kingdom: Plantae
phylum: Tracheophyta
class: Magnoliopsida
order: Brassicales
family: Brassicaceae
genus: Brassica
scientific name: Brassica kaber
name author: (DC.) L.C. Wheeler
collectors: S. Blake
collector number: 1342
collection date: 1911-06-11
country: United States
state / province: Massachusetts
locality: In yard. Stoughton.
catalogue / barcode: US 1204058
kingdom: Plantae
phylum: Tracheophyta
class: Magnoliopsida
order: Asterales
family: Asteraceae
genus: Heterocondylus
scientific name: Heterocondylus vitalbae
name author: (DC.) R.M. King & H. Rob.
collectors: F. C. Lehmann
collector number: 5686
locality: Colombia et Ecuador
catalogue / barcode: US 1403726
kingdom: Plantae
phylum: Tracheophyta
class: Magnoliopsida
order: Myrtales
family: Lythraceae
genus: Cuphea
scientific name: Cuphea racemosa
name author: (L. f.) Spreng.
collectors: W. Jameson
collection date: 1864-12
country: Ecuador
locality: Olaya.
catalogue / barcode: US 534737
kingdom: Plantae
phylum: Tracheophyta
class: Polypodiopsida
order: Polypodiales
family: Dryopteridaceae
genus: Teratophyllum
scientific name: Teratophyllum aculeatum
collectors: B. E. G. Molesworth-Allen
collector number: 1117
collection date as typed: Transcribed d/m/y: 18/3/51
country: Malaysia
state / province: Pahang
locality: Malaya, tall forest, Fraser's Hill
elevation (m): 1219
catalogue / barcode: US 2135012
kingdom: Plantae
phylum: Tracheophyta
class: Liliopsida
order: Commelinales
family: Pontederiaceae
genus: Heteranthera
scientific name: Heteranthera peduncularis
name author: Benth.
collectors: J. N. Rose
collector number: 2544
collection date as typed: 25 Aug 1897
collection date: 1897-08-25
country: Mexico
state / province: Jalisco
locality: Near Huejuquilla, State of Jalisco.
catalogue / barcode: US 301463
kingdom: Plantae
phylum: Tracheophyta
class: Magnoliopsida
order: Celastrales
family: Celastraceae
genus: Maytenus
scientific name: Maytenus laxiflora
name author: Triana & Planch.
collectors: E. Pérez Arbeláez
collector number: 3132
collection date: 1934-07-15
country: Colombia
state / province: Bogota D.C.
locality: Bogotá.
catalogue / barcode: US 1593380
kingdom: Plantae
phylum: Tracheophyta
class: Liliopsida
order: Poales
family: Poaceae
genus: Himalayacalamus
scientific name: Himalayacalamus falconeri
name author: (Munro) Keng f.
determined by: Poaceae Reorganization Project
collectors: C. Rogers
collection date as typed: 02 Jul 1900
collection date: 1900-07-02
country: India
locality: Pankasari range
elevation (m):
________
**Required work**
Reproduce all of the data above line for line, keeping every character unchanged.

**Completed exercise**
kingdom: Plantae
phylum: Tracheophyta
class: Magnoliopsida
order: Brassicales
family: Brassicaceae
genus: Brassica
scientific name: Brassica kaber
name author: (DC.) L.C. Wheeler
collectors: S. Blake
collector number: 1342
collection date: 1911-06-11
country: United States
state / province: Massachusetts
locality: In yard. Stoughton.
catalogue / barcode: US 1204058
kingdom: Plantae
phylum: Tracheophyta
class: Magnoliopsida
order: Asterales
family: Asteraceae
genus: Heterocondylus
scientific name: Heterocondylus vitalbae
name author: (DC.) R.M. King & H. Rob.
collectors: F. C. Lehmann
collector number: 5686
locality: Colombia et Ecuador
catalogue / barcode: US 1403726
kingdom: Plantae
phylum: Tracheophyta
class: Magnoliopsida
order: Myrtales
family: Lythraceae
genus: Cuphea
scientific name: Cuphea racemosa
name author: (L. f.) Spreng.
collectors: W. Jameson
collection date: 1864-12
country: Ecuador
locality: Olaya.
catalogue / barcode: US 534737
kingdom: Plantae
phylum: Tracheophyta
class: Polypodiopsida
order: Polypodiales
family: Dryopteridaceae
genus: Teratophyllum
scientific name: Teratophyllum aculeatum
collectors: B. E. G. Molesworth-Allen
collector number: 1117
collection date as typed: Transcribed d/m/y: 18/3/51
country: Malaysia
state / province: Pahang
locality: Malaya, tall forest, Fraser's Hill
elevation (m): 1219
catalogue / barcode: US 2135012
kingdom: Plantae
phylum: Tracheophyta
class: Liliopsida
order: Commelinales
family: Pontederiaceae
genus: Heteranthera
scientific name: Heteranthera peduncularis
name author: Benth.
collectors: J. N. Rose
collector number: 2544
collection date as typed: 25 Aug 1897
collection date: 1897-08-25
country: Mexico
state / province: Jalisco
locality: Near Huejuquilla, State of Jalisco.
catalogue / barcode: US 301463
kingdom: Plantae
phylum: Tracheophyta
class: Magnoliopsida
order: Celastrales
family: Celastraceae
genus: Maytenus
scientific name: Maytenus laxiflora
name author: Triana & Planch.
collectors: E. Pérez Arbeláez
collector number: 3132
collection date: 1934-07-15
country: Colombia
state / province: Bogota D.C.
locality: Bogotá.
catalogue / barcode: US 1593380
kingdom: Plantae
phylum: Tracheophyta
class: Liliopsida
order: Poales
family: Poaceae
genus: Himalayacalamus
scientific name: Himalayacalamus falconeri
name author: (Munro) Keng f.
determined by: Poaceae Reorganization Project
collectors: C. Rogers
collection date as typed: 02 Jul 1900
collection date: 1900-07-02
country: India
locality: Pankasari range
elevation (m):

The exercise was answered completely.